_Input data_:

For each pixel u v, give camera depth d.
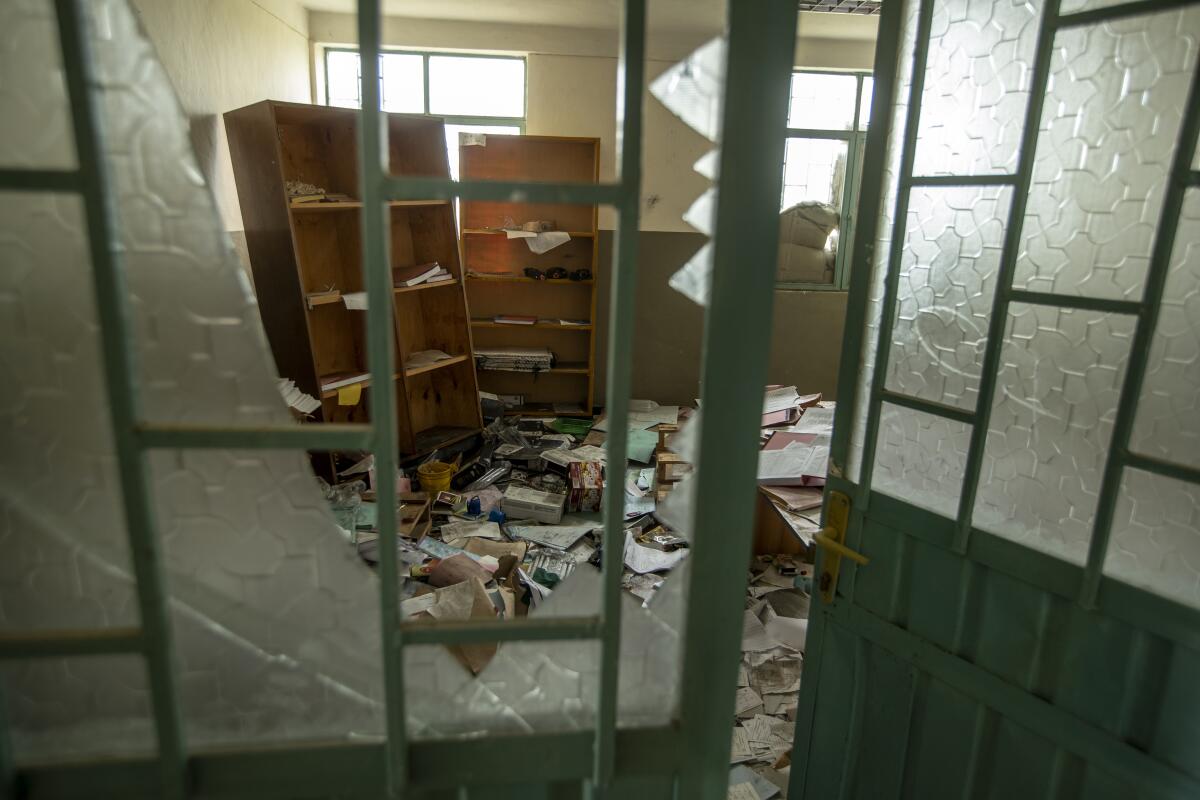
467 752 0.75
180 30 3.09
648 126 5.11
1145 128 1.06
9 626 0.72
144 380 0.68
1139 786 1.13
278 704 0.78
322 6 4.72
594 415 5.31
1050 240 1.19
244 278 0.68
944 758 1.42
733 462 0.71
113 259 0.60
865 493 1.50
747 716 2.38
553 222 5.14
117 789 0.72
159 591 0.66
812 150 5.22
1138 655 1.12
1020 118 1.19
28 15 0.58
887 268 1.42
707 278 0.68
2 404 0.66
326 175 3.85
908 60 1.34
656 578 3.14
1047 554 1.21
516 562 2.95
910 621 1.45
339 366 4.02
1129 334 1.10
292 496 0.72
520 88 5.18
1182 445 1.06
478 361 5.12
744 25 0.62
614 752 0.76
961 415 1.31
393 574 0.68
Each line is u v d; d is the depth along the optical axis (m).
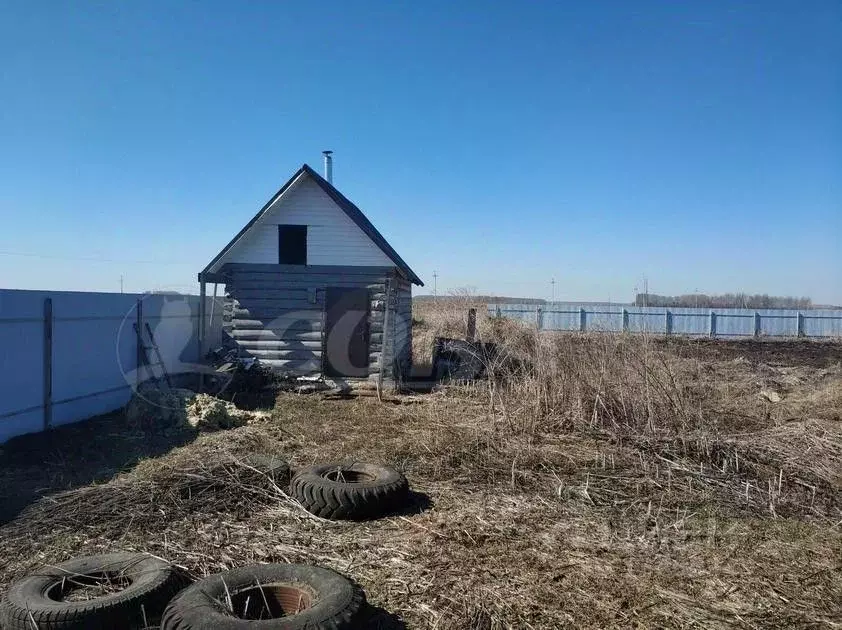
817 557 5.21
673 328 33.81
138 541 5.13
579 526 5.79
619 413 9.46
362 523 5.75
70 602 3.85
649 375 9.91
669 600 4.41
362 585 4.53
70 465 7.26
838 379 15.29
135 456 7.77
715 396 11.99
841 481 7.27
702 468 7.53
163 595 4.03
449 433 9.07
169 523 5.51
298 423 10.19
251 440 8.66
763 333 33.56
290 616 3.56
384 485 6.03
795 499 6.67
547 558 5.06
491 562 4.96
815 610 4.33
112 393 10.59
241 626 3.40
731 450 8.09
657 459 7.91
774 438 8.82
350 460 7.10
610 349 10.34
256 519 5.72
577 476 7.31
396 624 4.02
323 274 14.29
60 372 9.10
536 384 9.86
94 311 9.99
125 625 3.80
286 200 14.34
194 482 6.27
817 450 8.31
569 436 8.93
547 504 6.36
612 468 7.60
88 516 5.55
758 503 6.52
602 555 5.16
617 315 11.82
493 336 14.45
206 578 4.02
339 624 3.52
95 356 10.05
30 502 5.95
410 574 4.71
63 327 9.16
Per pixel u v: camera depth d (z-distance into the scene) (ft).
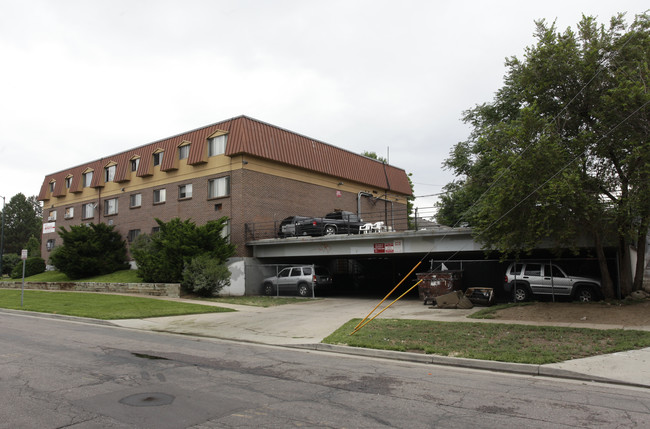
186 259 80.74
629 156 44.19
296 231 90.12
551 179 44.47
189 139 103.14
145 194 113.09
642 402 21.43
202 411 19.36
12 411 19.17
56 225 142.61
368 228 84.28
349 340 37.60
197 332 45.68
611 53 47.39
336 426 17.67
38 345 36.04
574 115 50.39
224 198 94.68
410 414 19.25
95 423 17.74
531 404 20.92
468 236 71.61
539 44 51.39
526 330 39.81
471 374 27.66
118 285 89.71
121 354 32.89
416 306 63.36
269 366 29.37
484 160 88.84
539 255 71.05
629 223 47.62
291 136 104.37
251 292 90.79
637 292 53.47
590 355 30.86
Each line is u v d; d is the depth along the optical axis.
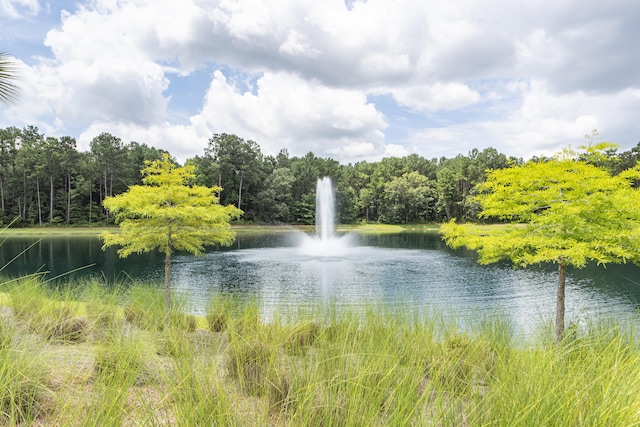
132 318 4.57
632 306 13.62
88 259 27.48
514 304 13.94
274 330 3.93
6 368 2.33
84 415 2.06
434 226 75.56
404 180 82.00
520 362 3.03
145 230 9.69
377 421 2.01
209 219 10.00
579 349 3.57
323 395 2.22
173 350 2.87
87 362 2.83
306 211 75.25
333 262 25.73
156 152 73.50
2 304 3.88
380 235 55.69
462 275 20.52
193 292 15.45
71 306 4.44
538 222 8.03
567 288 17.08
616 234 7.00
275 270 22.42
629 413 2.15
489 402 2.17
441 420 2.04
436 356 3.09
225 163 69.25
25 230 53.50
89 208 63.22
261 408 2.17
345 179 86.44
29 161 61.59
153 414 2.04
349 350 2.99
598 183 7.41
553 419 2.09
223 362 2.84
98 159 64.31
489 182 8.80
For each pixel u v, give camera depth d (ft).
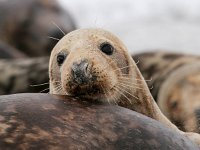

_About this task_: For every line above that includes the string "give", copy the line.

_Reply_:
For each pixel u v, give camera depth d.
For each pixel u v, give camera depth d (ft).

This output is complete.